Para tentar mitigar o impasse que envolvia o nome do presidente da Comissão Mista de Orçamento (CMO), o acordo do presidente do Senado foi tirar a necessidade de que o texto enviado pelo governo precisasse ser apreciado pela CMO, colocando a proposta atual diretamente para votação em plenário na última semana antes de os parlamentares saírem de férias. A decisão de Alcolumbre parece não ter agradado assessores técnicos do ministro Paulo Guedes, que temem desconfiguração de sua proposta – enviada em abril ao Congresso – sem que haja tempo hábil para uma articulação política por parte do governo. Um dos homens que ajudou o ministro a construir a proposta falou com a DINHEIRO em condição de anonimato e disse que Guedes se mostra preocupado. “Votar o texto sem passar pela CMO facilita a obstrução”, disse. Há ainda a preocupação sobre como fica a prestação de contas com o Tribunal de Contas da União (TCU).

E a dor de cabeça de Guedes realmente vai além das paredes convexas do Palácio Nereu Ramos. No dia 26 de novembro o TCU ameaçou condenar o ministro caso a equipe econômica ignore o alerta enviado pelo órgão e deixe de enviar ao Congresso uma meta fiscal para o resultado primário de 2021. Guedes havia sinalizado o interesse enviar uma meta “flexível” o que o Tribunal entendeu como forma de ludibriar o orçamento e cometer crime de responsabilidade. Segundo o assessor do ministro, para que as metas sejam mais rígidas, é preciso saber o que o Congresso definirá sobre o Orçamento. Para os ministros do TCU, tal medida compromete a execução orçamentária em 2021. E como se não bastasse, no dia 2 de dezembro, o ministro-relator do acórdão, Walton Alencar Rodrigues também notificou o Ministério da Economia, a Controladoria-Geral da União e a Comissão Mista de Planos, Orçamentos Públicos e Fiscalização do Congresso Nacional sobre possível insuficiência de caixa de R$ 46 bilhões já para este ano. Fruto de uma queda de 4,48% na arrecadação no quarto bimestre de 2020. Para Rodrigues a baixa fará com que o País entre ainda mais desestruturado em 2021. “Tal insuficiência configura risco capaz de afetar o equilíbrio das contas públicas e a gestão fiscal responsável.”

DOR DE CABEÇA Presidente da Câmara, Rodrigo Maia, entra em uma batalha política com seu opositor Arthur Lira. (Crédito:Ettore Chiereguini)

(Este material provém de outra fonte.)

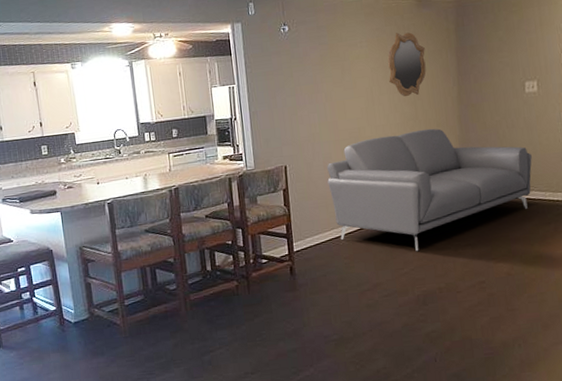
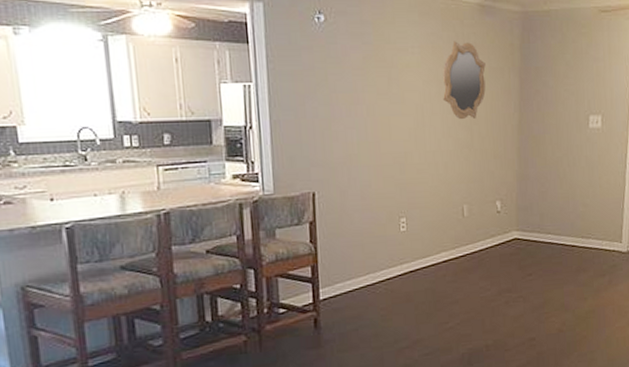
sofa: present [327,128,532,252] -> none [365,160,591,303]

PANOS QUENTES Enquanto a incerteza cresce, o discurso dentro do governo é para tentar apaziguar os ânimos. O secretário especial de Fazenda, Waldery Rodrigues, por exemplo, garantiu à reportagem que a redução gradual da incerteza econômica permite que a equipe econômica consiga ver os números do ano que vem com mais clareza. “Estamos à disposição do Congresso para discutir as cláusulas do PLDO”, disse, sem citar o prazo apertado. Menos aberto ao diálogo com o Congresso, o secretário do Tesouro Nacional, Bruno Funchal, entende que mudanças no Parlamento impactam o andamento da economia em 2021.

O professor de contas públicas e ex-ministro do TCU Robério Salomão afirma que não há tempo para mais negociação “Quando mais demorar [para aprovar], mais inviável será o início da execução dos recursos.” Outra saída, na avaliação de Salomão, seria negociar com o Parlamento a postergação do estado de calamidade pública e do Orçamento de Guerra que, assim como neste ano, suspendem as regras fiscais em 2021.

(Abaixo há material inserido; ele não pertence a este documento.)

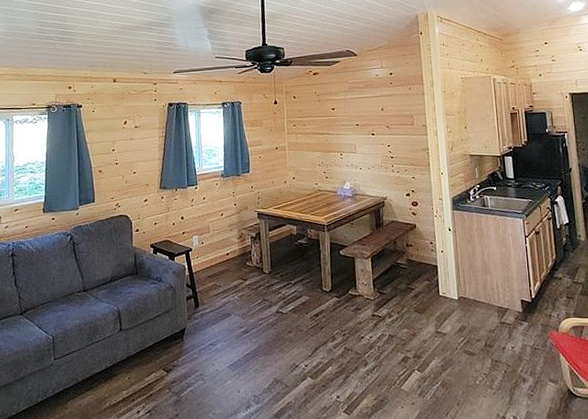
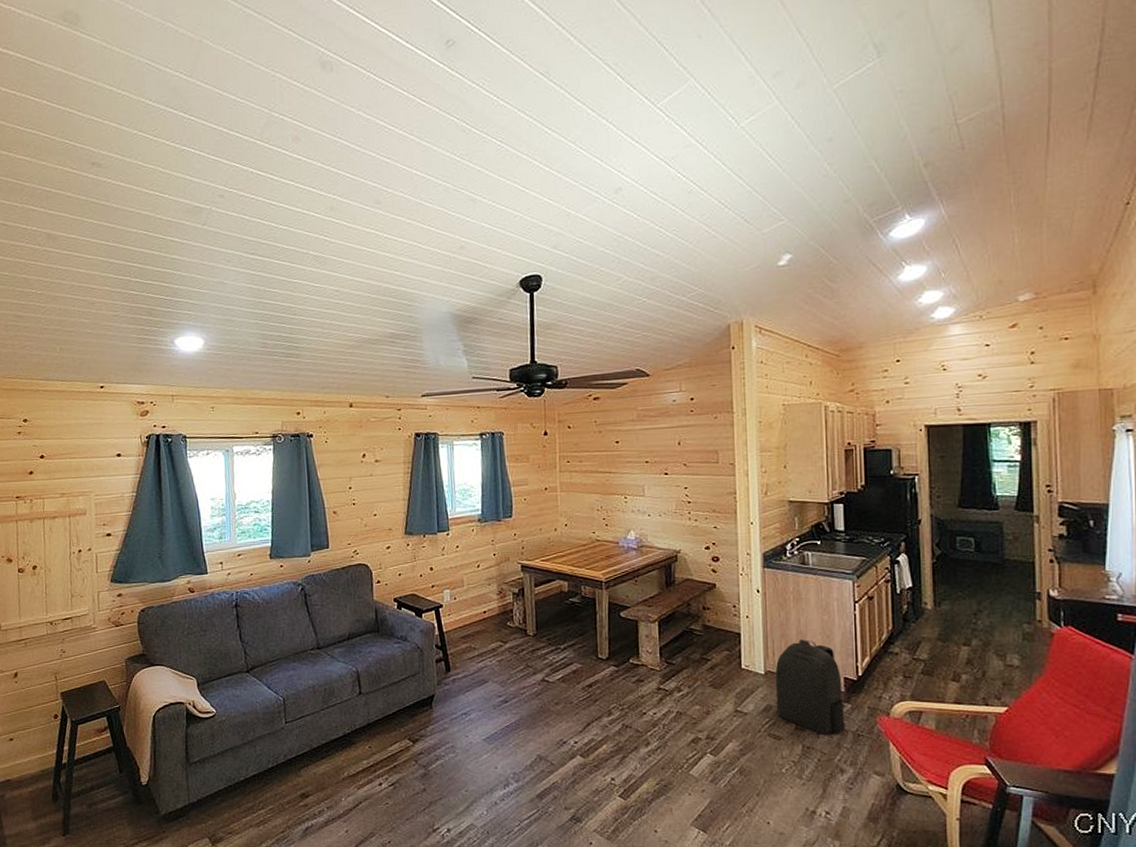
backpack: none [466,269,524,350] -> present [775,639,845,736]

Com a intervenção de Davi Alcolumbre (DEM-AP) ficou decidido que o Orçamento será votado entre os dias 14 e 19, às vésperas do recesso parlamentar. Em Brasília, deputados aliados de Maia afirmam que o presidente da Casa dará espaço para que a oposição apresente pontos que alterem a PLOA. “Não podemos falar que a Covid é um evento inesperado, e o Orçamento reduz os recursos da Saúde”, disse um aliado de Maia. Tentando acelerar o processo, Luiz Eduardo Ramos, o ministro da Secretaria de Governo, se encontrou com Alcolumbre e disse ser possível que o texto avance sem grandes alterações. O ônus do acordo para o governo, no entanto, é o Senado também tentará votar os 22 vetos presidenciais parados na Casa.